Work instruction. Go over the data below and say how many lines hold the word "center". Only the number is needed.

Data section.
◇ ◇ ◇ ◇ ◇
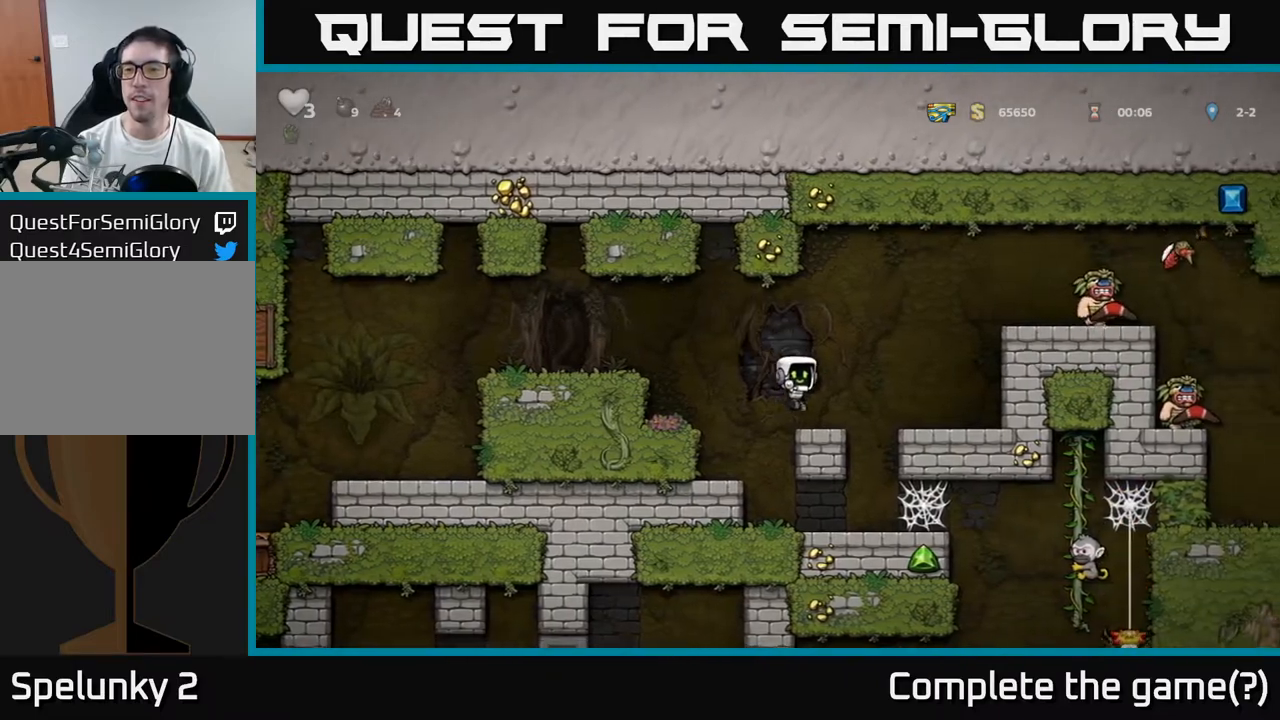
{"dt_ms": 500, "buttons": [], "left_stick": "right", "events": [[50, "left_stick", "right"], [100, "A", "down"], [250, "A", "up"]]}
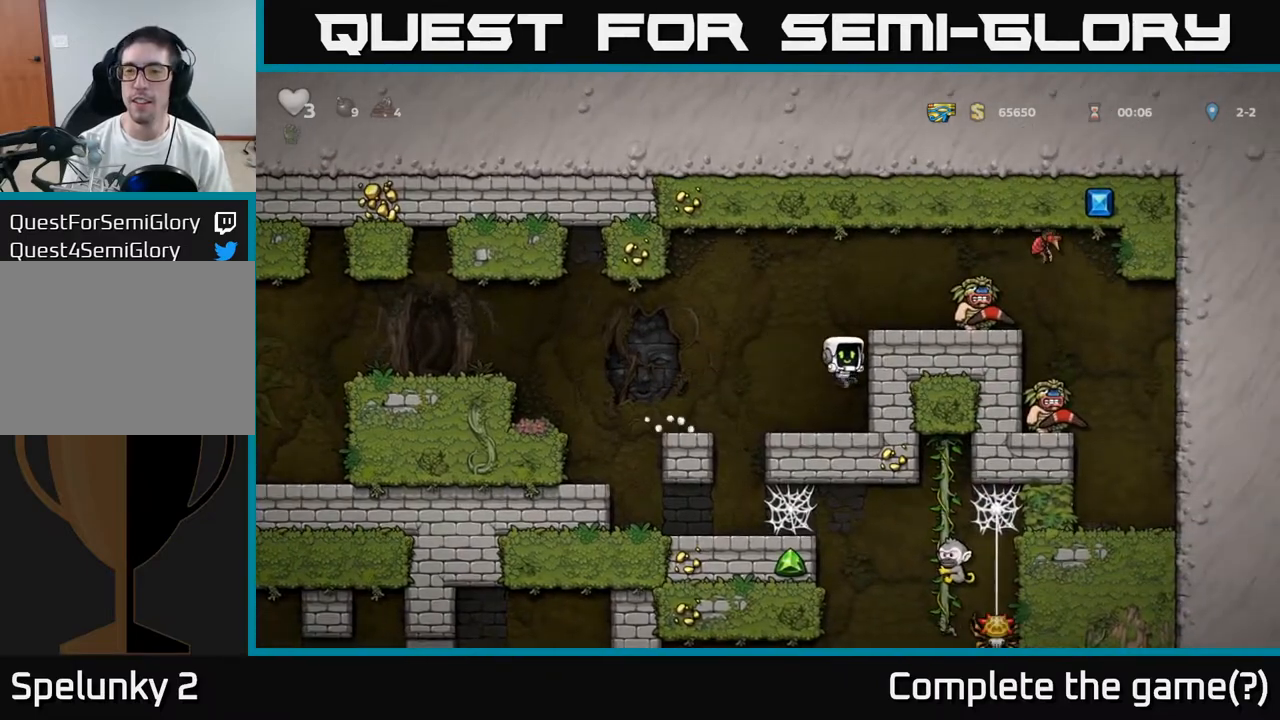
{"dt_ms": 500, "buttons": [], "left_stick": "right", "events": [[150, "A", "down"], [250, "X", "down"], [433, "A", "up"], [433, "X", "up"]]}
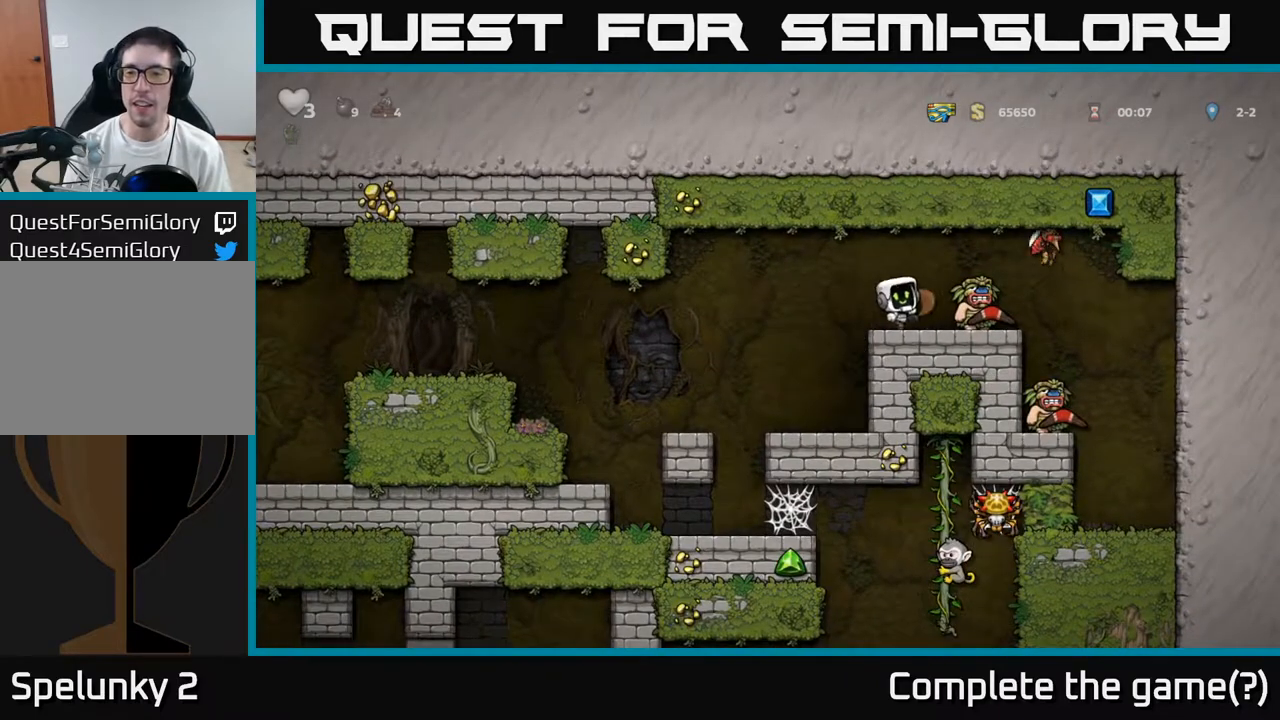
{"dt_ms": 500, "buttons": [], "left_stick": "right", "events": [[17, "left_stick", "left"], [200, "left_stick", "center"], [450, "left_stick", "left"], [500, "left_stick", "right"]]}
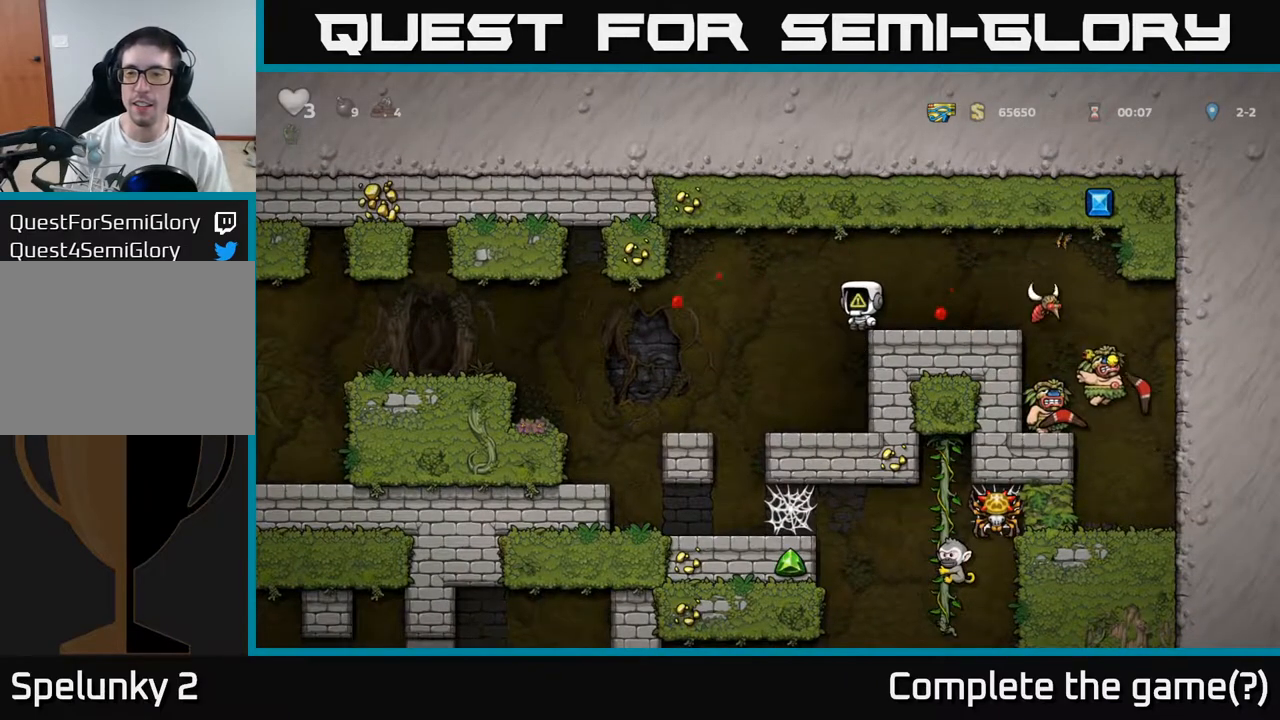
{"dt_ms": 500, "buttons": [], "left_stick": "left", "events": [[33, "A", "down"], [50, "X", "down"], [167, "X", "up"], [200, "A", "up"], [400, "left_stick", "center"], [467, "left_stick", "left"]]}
◇ ◇ ◇ ◇ ◇
Solution below. 2